- Justin Ling reports on the federal government's covert surveillance of Idle No More:
Sitting in her teepee on Ottawa’s Victoria Island in December 2012, Attawapiskat Chief Theresa Spence was officially starting her hunger strike, breathing fire into the Idle No More movement and setting off a chain reaction that would eventually force Ottawa into talks on the nature of Canada’s relationship with First Nations. Meanwhile, five blocks away as the crow flies, the federal government’s security and emergency nervous system was ramping up its efforts to keep tabs on the movement. Just how extensive, and often ham-handed, the surveillance was is only now coming to light with the release of thousands of new documents.- But of course, the Cons see transparency as a one-way street - as evidenced by the fact that they've stopped the flow of decades-old documents which would normally be declassified.
At one point, a group of developers created an Idle No More app that allowed activists to share information and plan protests, flash mobs and round dances. Deputy Minister of Aboriginal Affairs Michael Wernick contacted his communications director to see if the office could surreptitiously piggyback on the app to get its own message across. “Is it in any way feasible to get our backgrounders into the flow of this app without the appearance of [government] ringers calling into an open-line show?” he asks in one document.
Media lines from the department stress that the federal government does not operate as Big Brother to First Nations: “[Aboriginal Affairs] does not perform any type of ‘surveillance’ of any individuals, groups, or communities,” says one communiqué. Palmater scoffs at that, citing the case of Cindy Blackstock, a First Nations child rights advocate who was under surveillance by the government’s own admission. With Idle No More, it’s snooping, not spying; still, “I don’t think they should be treating us like domestic terrorists,” says Palmater.
- And the Council of Canadians offers another example of secrecy trumping basic rights of public participation, as the Northwest Territories are allowing fracking operations to proceed without even disclosing the nature of the toxic chemicals they're pumping into the ground.

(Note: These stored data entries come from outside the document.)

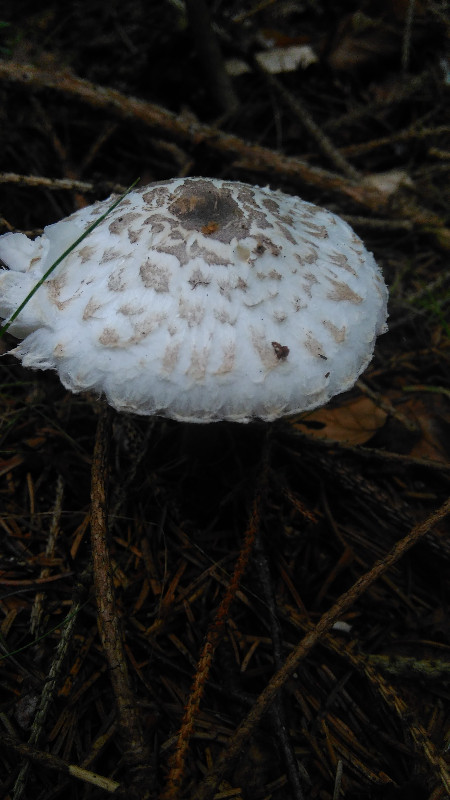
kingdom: Fungi
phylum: Basidiomycota
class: Agaricomycetes
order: Agaricales
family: Agaricaceae
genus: Leucoagaricus
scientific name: Leucoagaricus nympharum
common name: gran-silkehat
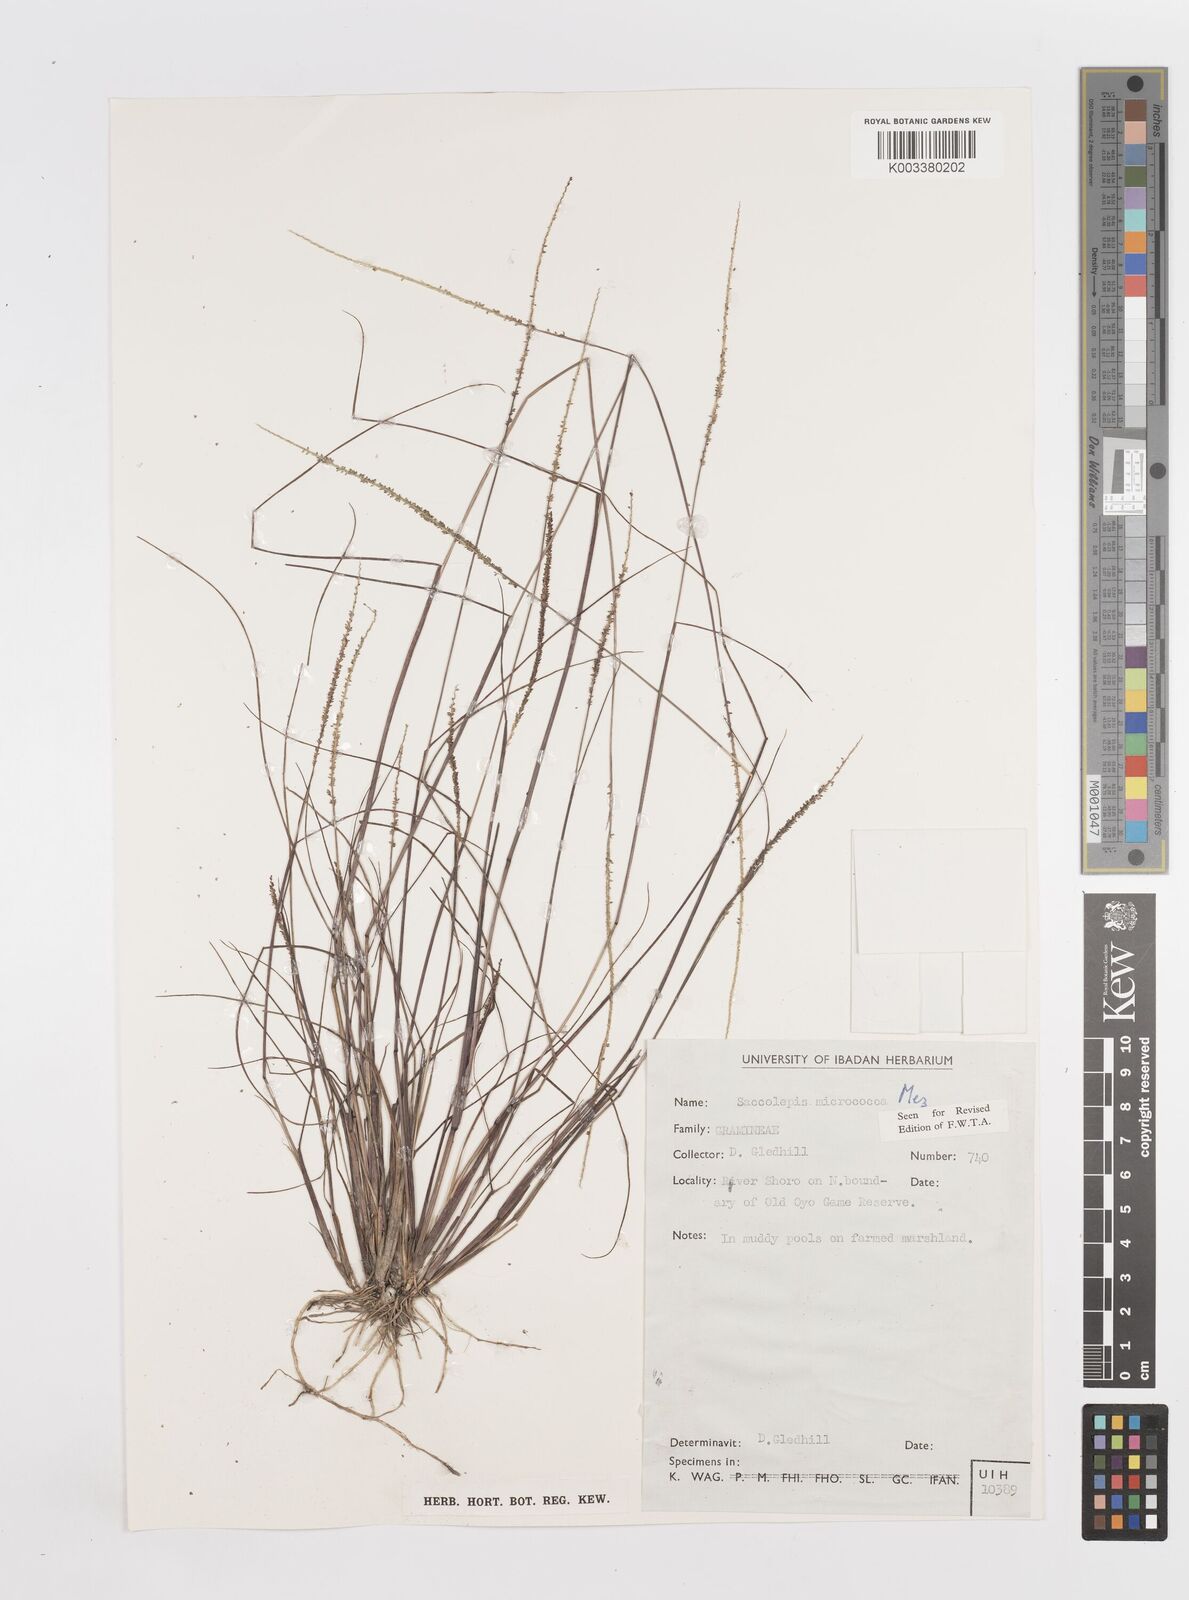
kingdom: Plantae
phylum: Tracheophyta
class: Liliopsida
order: Poales
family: Poaceae
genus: Sacciolepis
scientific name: Sacciolepis micrococca
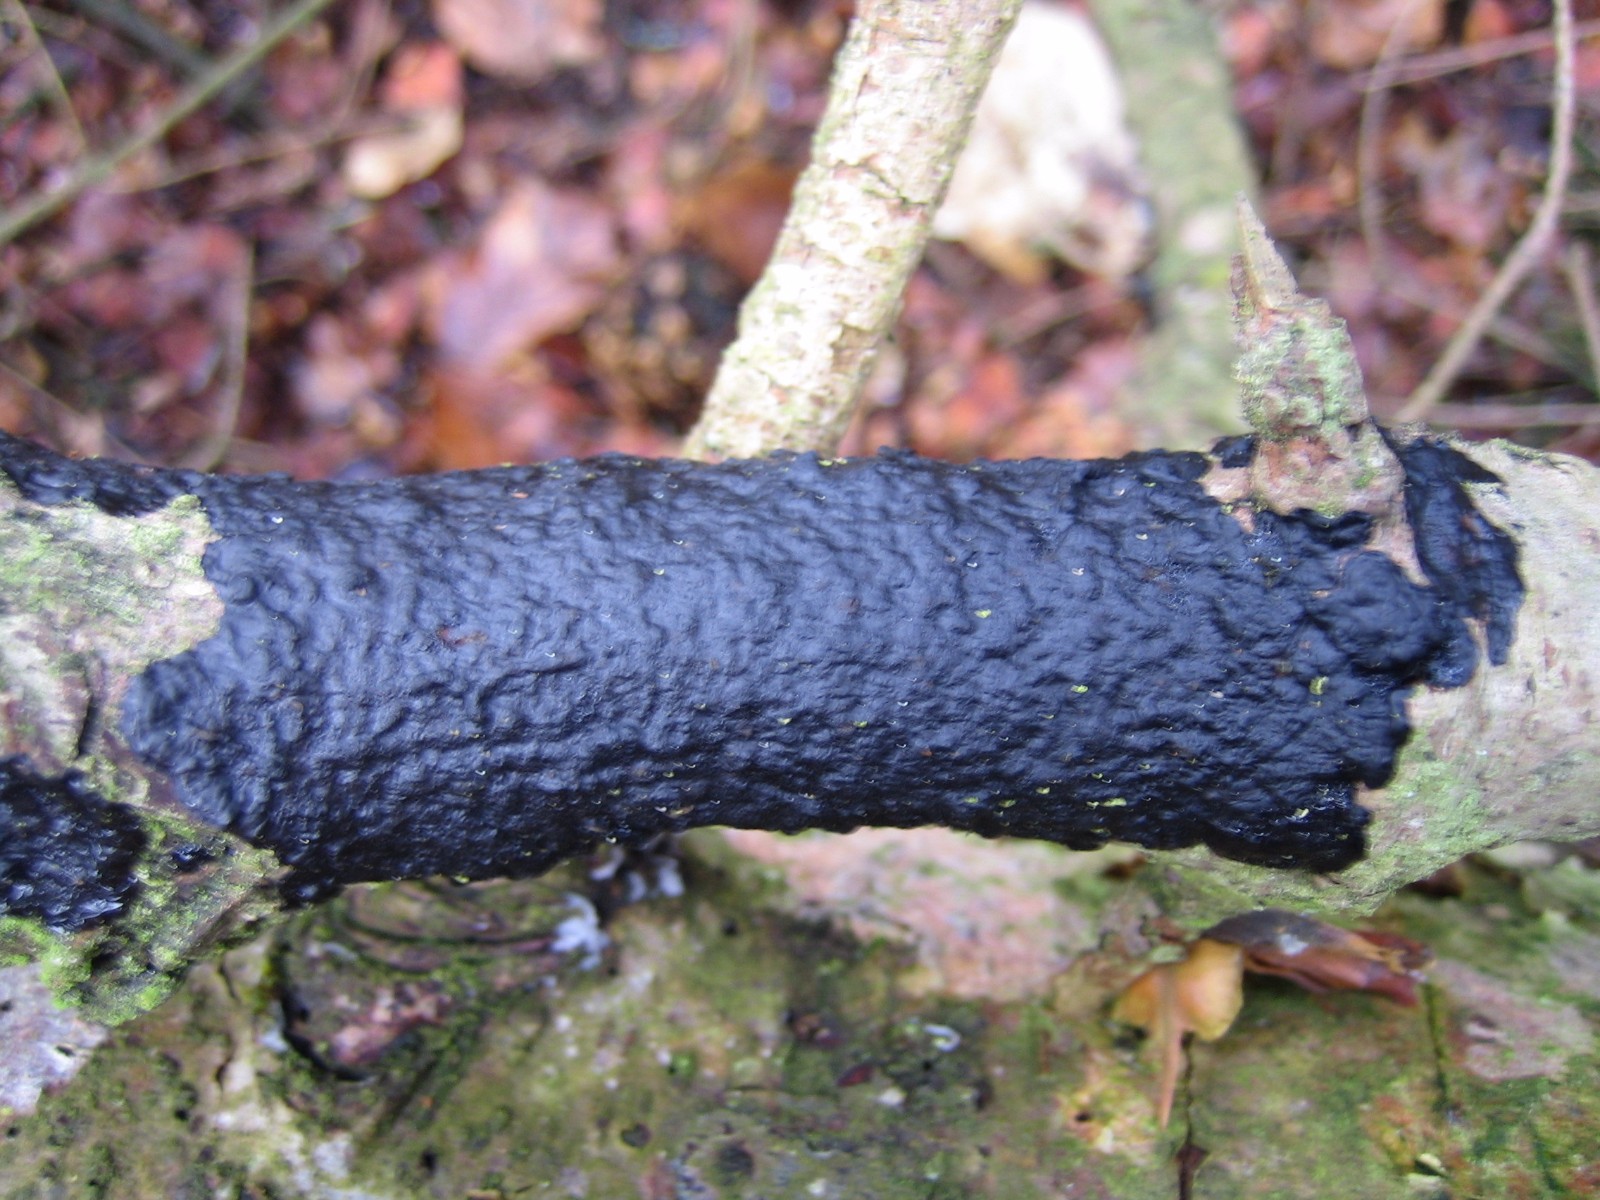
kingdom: Fungi
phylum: Basidiomycota
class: Agaricomycetes
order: Auriculariales
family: Auriculariaceae
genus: Exidia
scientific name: Exidia pithya
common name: gran-bævretop
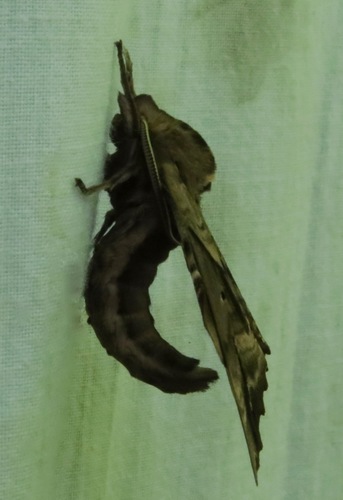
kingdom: Animalia
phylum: Arthropoda
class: Insecta
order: Lepidoptera
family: Sphingidae
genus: Paonias
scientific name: Paonias excaecata
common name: Blind-eyed sphinx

- In an interview with Thomas Piketty suggests that modest capital taxes on high net worth households might offer the solution to growing inequality.
- Finally, Peter Hamby's paper (PDF) on media coverage of the U.S.' 2012 presidential campaign is well worth a read - particularly in the lessons to be drawn by media outlets in deciding whether their resources are better directed toward bodies on a bus, or deeper analysis of the campaign as a whole.